A companion December 16 advance online publication A small-cell lung cancer genome with complex signatures of tobacco exposure relates to the mutational process leading from tobacco smoking to lung cancer and how the footprints of this process can be found in the mutated genes found in the cancer cells. “Using massively parallel sequencing technology, we sequenced a small-cell lung cancer cell line, NCI-H209, to explore the mutational burden associated with tobacco smoking. A total of 22,910 somatic substitutions were identified, including 134 in coding exons. Multiple mutation signatures testify to the cocktail of carcinogens in tobacco smoke and their proclivities for particular bases and surrounding sequence context. Effects of transcription-coupled repair and a second, more general, expression-linked repair pathway were evident.” Lung cancer kills about 1.3 million people a year worldwide.“
“In the melanoma sample, we can see sunlight’s signature writ large in the genome,” says Dr Andy Futreal, from the Wellcome Trust Sanger Institute. “However, with both samples, because we have produced essentially complete catalogues, we can see other, more mysterious processes acting on the DNA. Indeed, somewhere amongst the mutations we have found lurk those that drive the cells to become cancerous. Tracking them down will be our major challenge for the next few years(ref).”
The work leaves many questions still to be answered such as: One is “Which gene mutations are primary and essential to the cancer and which ones are just going along for the ride?” Which gene mutations lead to which others, how, when and why?” Expanding the research to include more people with the same cancers and people with other cancers may help to answer the questions. There are perhaps 100 other kinds of cancer that can be studied in the same way, so there is a long ways yet to go.
Benefits of genomic profiling of cancers could be enormous in the realm of personalized medicine, such as:
· identification of cancer susceptibilities long before occurrence of actual cancers,
· being able to know how far along a cancer-susceptible person is from actually manifesting the disease,
· knowing how to stop disease progression at that point,
· new lifestyle, drug, genetic and epigenetic interventions to prevent occurrence of and cure of specific cancers.
There is already some payoff being realized from knowledge of certain specific gene mutations, for example the BRCA1 and BRCA 2 mutations.

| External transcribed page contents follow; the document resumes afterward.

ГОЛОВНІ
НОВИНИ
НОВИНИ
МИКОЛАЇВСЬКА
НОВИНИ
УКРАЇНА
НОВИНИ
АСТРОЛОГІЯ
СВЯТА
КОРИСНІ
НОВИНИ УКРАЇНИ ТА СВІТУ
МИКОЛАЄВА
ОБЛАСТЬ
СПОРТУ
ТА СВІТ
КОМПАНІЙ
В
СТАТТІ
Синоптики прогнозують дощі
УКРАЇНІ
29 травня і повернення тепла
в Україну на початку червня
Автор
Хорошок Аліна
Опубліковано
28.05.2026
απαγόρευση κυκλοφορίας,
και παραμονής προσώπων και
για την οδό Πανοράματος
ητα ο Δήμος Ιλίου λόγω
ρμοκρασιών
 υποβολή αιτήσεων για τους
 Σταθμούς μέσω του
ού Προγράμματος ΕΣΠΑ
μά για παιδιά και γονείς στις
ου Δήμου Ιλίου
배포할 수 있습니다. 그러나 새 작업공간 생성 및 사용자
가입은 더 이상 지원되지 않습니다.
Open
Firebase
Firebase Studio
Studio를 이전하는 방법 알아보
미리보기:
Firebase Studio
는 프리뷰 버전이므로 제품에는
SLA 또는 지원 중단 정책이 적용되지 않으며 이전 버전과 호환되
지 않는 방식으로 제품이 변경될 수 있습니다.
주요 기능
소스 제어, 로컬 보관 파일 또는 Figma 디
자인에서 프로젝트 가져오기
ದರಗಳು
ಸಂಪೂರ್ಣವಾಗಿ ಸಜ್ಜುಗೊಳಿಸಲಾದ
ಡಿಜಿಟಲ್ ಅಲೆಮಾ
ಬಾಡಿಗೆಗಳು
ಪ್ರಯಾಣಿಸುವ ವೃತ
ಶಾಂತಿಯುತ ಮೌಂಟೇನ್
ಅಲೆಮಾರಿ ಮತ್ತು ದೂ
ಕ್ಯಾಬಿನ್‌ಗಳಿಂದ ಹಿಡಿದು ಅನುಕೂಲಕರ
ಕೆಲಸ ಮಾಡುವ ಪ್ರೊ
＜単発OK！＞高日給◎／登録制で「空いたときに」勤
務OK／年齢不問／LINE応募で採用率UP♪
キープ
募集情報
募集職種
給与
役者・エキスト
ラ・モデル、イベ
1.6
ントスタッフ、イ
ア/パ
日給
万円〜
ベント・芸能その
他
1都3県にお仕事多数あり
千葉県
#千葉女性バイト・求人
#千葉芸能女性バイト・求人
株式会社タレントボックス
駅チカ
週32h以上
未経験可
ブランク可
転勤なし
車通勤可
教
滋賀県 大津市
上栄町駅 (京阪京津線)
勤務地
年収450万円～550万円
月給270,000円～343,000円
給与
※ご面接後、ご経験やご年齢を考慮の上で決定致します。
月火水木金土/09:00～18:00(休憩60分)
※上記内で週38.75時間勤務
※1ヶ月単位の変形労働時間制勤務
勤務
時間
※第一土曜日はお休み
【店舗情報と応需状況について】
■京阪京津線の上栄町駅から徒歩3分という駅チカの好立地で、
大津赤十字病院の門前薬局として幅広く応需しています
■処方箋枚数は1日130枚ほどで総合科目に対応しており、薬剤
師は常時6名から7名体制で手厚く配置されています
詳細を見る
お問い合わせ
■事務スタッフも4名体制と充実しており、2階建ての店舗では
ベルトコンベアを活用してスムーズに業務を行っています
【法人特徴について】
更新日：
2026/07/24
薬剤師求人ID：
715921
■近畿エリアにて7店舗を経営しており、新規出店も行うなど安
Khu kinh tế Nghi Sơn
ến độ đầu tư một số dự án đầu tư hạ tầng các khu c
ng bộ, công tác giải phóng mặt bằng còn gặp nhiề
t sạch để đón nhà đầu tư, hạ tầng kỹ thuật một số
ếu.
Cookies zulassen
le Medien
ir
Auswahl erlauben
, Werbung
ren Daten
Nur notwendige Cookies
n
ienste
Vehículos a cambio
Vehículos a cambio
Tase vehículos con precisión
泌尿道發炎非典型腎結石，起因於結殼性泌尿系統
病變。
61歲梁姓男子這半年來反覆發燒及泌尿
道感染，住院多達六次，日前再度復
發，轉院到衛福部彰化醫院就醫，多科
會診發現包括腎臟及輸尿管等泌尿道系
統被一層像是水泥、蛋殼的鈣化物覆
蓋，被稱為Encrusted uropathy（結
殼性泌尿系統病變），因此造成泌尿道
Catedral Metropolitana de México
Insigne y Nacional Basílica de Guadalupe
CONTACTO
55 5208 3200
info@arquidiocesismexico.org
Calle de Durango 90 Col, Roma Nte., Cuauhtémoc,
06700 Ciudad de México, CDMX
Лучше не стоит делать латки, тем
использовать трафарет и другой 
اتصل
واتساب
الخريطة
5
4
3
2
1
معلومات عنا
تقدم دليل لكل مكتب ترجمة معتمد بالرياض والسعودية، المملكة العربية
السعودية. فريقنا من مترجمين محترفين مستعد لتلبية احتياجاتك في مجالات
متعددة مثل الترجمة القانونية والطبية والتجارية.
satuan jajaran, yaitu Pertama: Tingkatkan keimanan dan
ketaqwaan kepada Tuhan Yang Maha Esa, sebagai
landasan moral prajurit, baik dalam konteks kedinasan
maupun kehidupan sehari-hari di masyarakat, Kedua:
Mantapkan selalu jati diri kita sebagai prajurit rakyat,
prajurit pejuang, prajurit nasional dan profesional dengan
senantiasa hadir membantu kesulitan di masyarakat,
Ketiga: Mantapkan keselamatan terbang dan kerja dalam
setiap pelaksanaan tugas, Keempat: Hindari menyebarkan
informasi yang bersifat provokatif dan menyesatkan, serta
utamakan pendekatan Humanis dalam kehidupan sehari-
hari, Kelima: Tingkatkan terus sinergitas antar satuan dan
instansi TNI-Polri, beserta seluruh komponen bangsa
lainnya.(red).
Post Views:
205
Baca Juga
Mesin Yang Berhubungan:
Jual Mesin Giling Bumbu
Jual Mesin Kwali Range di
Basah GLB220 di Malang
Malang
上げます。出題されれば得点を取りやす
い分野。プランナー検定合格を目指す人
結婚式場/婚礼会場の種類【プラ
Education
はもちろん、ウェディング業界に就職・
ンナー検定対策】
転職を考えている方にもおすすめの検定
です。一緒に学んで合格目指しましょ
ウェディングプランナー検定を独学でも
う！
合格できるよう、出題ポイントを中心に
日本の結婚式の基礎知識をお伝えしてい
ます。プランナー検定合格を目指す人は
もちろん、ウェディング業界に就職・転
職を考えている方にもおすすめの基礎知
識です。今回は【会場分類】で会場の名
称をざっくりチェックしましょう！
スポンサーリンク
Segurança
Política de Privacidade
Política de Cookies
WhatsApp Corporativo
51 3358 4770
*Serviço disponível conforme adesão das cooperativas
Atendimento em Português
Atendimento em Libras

These mutations are both known to be associated with increased risk for breast and ovarian cancers. The December 17, 2009 report “Breast cancer patients with a particular gene mutation are diagnosed years earlier than the previous generation who also had the disease, according to a study conducted at The University of Texas M.D. Anderson Cancer Center. — Background information provided in the study’s paper revealed that it is estimated that 5% to 10% of all breast cancers are associated with either the BRCA1 or 2 mutation, both of which are associated with an increased risk for breast and ovarian cancers. Furthermore, according to the American Cancer Society (ACS), women with BRCA1 or 2 have a 60% lifetime risk of developing breast cancer, compared to a 12% risk for women in the general population.”